Reconstructing solar wind inhomogeneous structures from stereoscopic observations in white-light: Small transients along the Sun-Earth line

TL;DR

This paper introduces a new correlation-based method to automatically identify and analyze small-scale transients in the solar wind using stereoscopic white-light observations, revealing their periodicity and relation to solar structures.

Contribution

A novel automated correlation analysis technique for reconstructing inhomogeneous solar wind structures from stereoscopic images.

Findings

Small-scale transients are more frequent than large-scale ones by at least a factor of 2.

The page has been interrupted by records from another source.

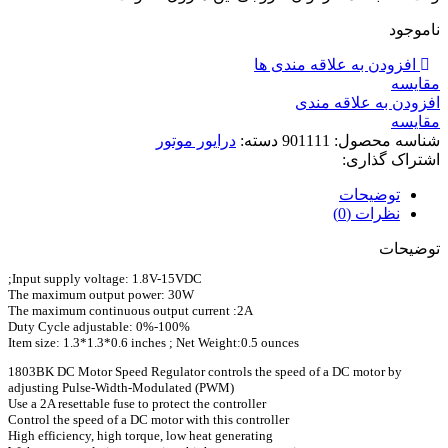
ناموجود
افزودن به علاقه مندی ها
مقايسه
افزودن به علاقه مندی
مقایسه
شناسه محصول:
901111
دسته:
درایور موتور
اشتراک گذاری:
توضیحات
نظرات (0)
توضیحات
Input supply voltage: 1.8V-15VDC;
The maximum output power: 30W
The maximum continuous output current :2A
Duty Cycle adjustable: 0%-100%
Item size: 1.3*1.3*0.6 inches ; Net Weight:0.5 ounces
1803BK DC Motor Speed Regulator controls the speed of a DC motor by
adjusting Pulse-Width-Modulated (PWM)
Use a 2A resettable fuse to protect the controller
Control the speed of a DC motor with this controller
High efficiency, high torque, low heat generating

A 27-day periodic pattern of transients aligns with solar rotation and magnetic structures.

Small transients diffuse into the background solar wind within about 40 Rs.

Abstract

The Heliospheric Imagers (HI) on board the two spacecraft of the Solar Terrestrial Relations Observatory (STEREO) provided white-light images of transients in the solar wind from dual perspectives from 2007 to 2014. In this paper, we develop a new method to identify and locate the transients automatically from simultaneous images from the two inner telescopes, known as HI-1, based on a correlation analysis. Correlation coefficient (cc) maps along the Sun-Earth line are constructed for the period from 1 Jan 2010 to 28 Feb 2011. From the maps, transients propagating along the Sun-Earth line are identified, and a 27-day periodic pattern is revealed, especially for small-scale transients. Such a periodicity in the transient pattern is consistent with the rotation of the Sun's global magnetic structure and the periodic crossing of the streamer structures and slow solar wind across the Sun-Earth line, and this substantiates the reliability of our method and the high degree of association between the small-scale transients of the slow solar wind and the coronal streamers. Besides, it is suggested by the cc map that small-scale transients along the Sun-Earth line are more frequent than large-scale transients by a factor of at least 2, and that they quickly diffused into background solar wind within about 40 Rs in terms of the signal-to-noise ratio of white-light emissions. The method provides a new tool to reconstruct inhomogeneous structures in the heliosphere from multiple perspectives.